It has been common practice for some time in the foundry industry to fabricate molds and cores, for use in casting metal parts, from commercial metal casting "plaster" which is a blend commonly comprising at least 50% gypsum plaster with the balance being primarily fibrous talc and some silica sand. Such molds and cores are conventionally used with a variety of metals which melt at temperatures substantially above the boiling point of water but below the melting point of gypsum, 2640.degree. F., typical examples being aluminum and its alloys with melting points in the range of 1050.degree.-1200.degree. F., zim base alloys which melt around 900.degree. F. and unleaded bronzes with a melting range of 1800.degree.-1900.degree. F.
In fabricating molds and cores for such uses, the commercial plaster is mixed with a large amount of water, for example an equal or greater amount of water, to produce a highly fluid suspension which is capable of completely filling even relatively complex patterns in the master mold or pattern. Then this large amount of water must be substantially completely eliminated, because any water which remains in the plaster can spoil a casting made therefrom, when it turns to steam upon contact with the molten metal at the elevated temperatures noted above, either by producing surface defects or by virtually exploding portions of the mold.
Drying of a plaster casting component by conventional methods is tedious and of unpredictable reliability in results, particularly if the component is complex or of substantial mass. One reason for these difficulties is that the gypsum component of the plaster normally retains a significant amount of water of crystalization, which cannot be eliminated without heating the entire component to a temperature greater than its calcining temperature of 270.degree. F. This is a very time-consuming operation with a conventional baking furnace, which can easily require as much as 30 hours at 300.degree. F., and even then, the probabilities are that a substantial proportion of a given plurality of components will crack or craze sufficiently to be unusable.
Attempts have been made to dry plaster casting components by exposure to microwave radiation in a microwave oven, on the premise that the known absorption capabilities of water for microwave radiation should make microwave heating an effective drying procedure for the plaster. Strangely, however, these attempts have not been successful, even when the mold or core is heated far beyond the normal 300.degree. temperature obtained in a conventional oven, for example even as high as 600.degree. F. While a mold or core dried in this manner appears to be completely dry, when it is then used for casting, sufficient additional water is given off by the plaster to spoil the majority of the castings. Additionally, heating to such high temperature ranges will usually cause cracks or crazing in a significant portion of the components which make them useless for casting purposes.

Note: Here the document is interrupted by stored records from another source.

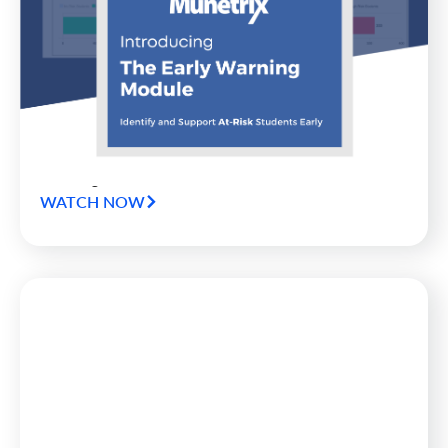
Munetrix Announces Release of
Early Warning Module for School
Districts
Munetrix has announced the release of an all new
product in the company’s Munetrix Enterprise
Platform for Schools: the all-new Munetrix Early
Warning Module.
WATCH NOW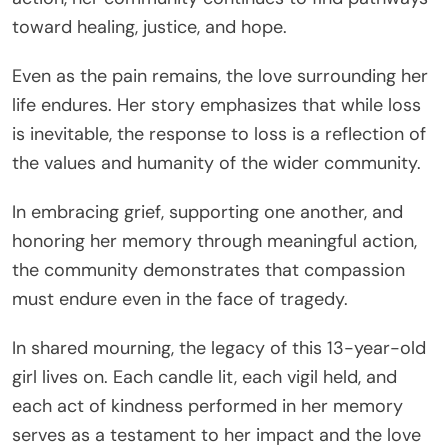
toward healing, justice, and hope.
Even as the pain remains, the love surrounding her
life endures. Her story emphasizes that while loss
is inevitable, the response to loss is a reflection of
the values and humanity of the wider community.
In embracing grief, supporting one another, and
honoring her memory through meaningful action,
the community demonstrates that compassion
must endure even in the face of tragedy.
In shared mourning, the legacy of this 13-year-old
girl lives on. Each candle lit, each vigil held, and
each act of kindness performed in her memory
serves as a testament to her impact and the love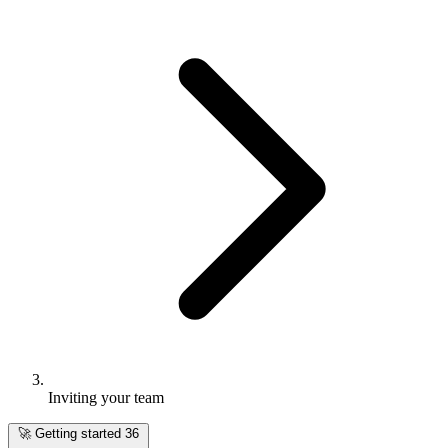
Inviting your team
🚀
Getting started
36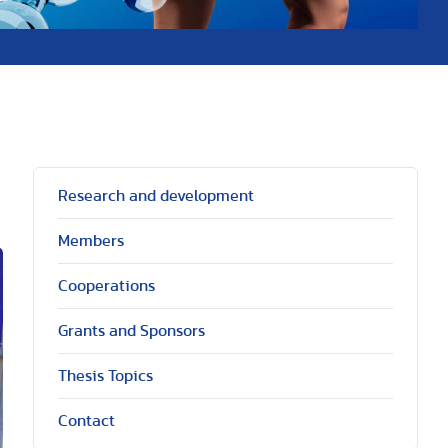
Research and development
Members
Cooperations
Grants and Sponsors
Thesis Topics
Contact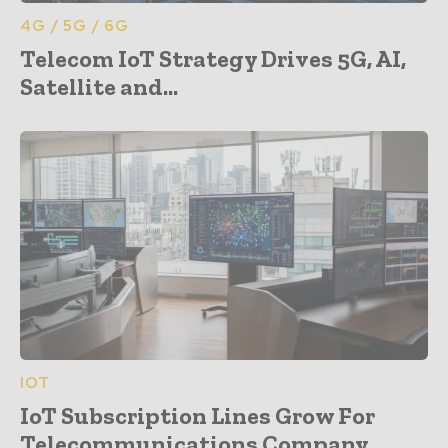
4G / 5G / 6G
Telecom IoT Strategy Drives 5G, AI,
Satellite and...
IOT
IoT Subscription Lines Grow For
Telecommunications Company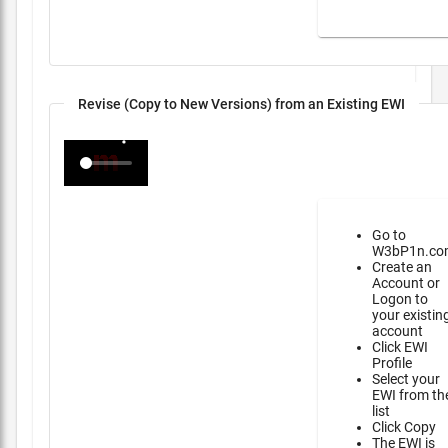
Revise (Copy to New Versions) from an Existing EWI
Go to
W3bP1n.co
Create an
Account or
Logon to
your existin
account
Click EWI
Profile
Select your
EWI from th
list
Click Copy
The EWI is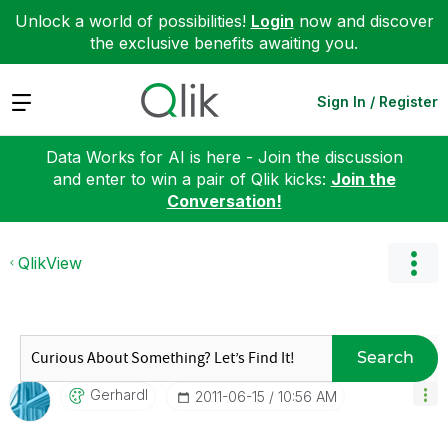
Unlock a world of possibilities!
Login
now and discover
the exclusive benefits awaiting you.
Expand
Sign In / Register
Data Works for AI is here - Join the discussion
and enter to win a pair of Qlik kicks:
Join the
Conversation!
QlikView
Search
Gerhardl
‎2011-06-15
10:56 AM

My above cross-referenced application discloses that casting components formed of commercial metal casting plaster can be dried very satisfactorily, very much more quickly than by conventional methods, and with minimal damage to the structure of the component itself and to its surfaces, if the wet-molded component is subjected to a two-stage microwave radiation treatment with an intermediate cooling step. More specifically, it appears that the water is effectively eliminated, i.e. the casting component is completely calcined, without loss of its strength or surface characteristics, when the microwave treatment is carried out only until the internal temperature of the component slightly exceeds 300.degree. F., followed by cooling to a temperature of not more than 200.degree. F., and then by a further microwave treatment which raises the temperature throughout the component to about 300.degree. F.
The success of this procedure apparently derives from the fact that during the first microwave treatment, the free water throughout the casting component is driven off, but while the water of crystalization in the central zones of the component is caused to migrate to the surface zones, it is not driven off because the surface of the component is sufficiently cooled by evaporation, of the free water, and also by radiation of heat to the normally cold walls of a microwave oven, to prevent the surface temperature from reaching the calcining range except after such prolonged treatment and resultant high internal temperatures as will "dead burn" or destroy the strength of the plaster of the central zones of the component. The second microwave treatment after cooling causes the water to be driven off from the surface zones of the component before the surface has been cooled by evaporation, and also before the central zones of the component can be reheated to the point of damage.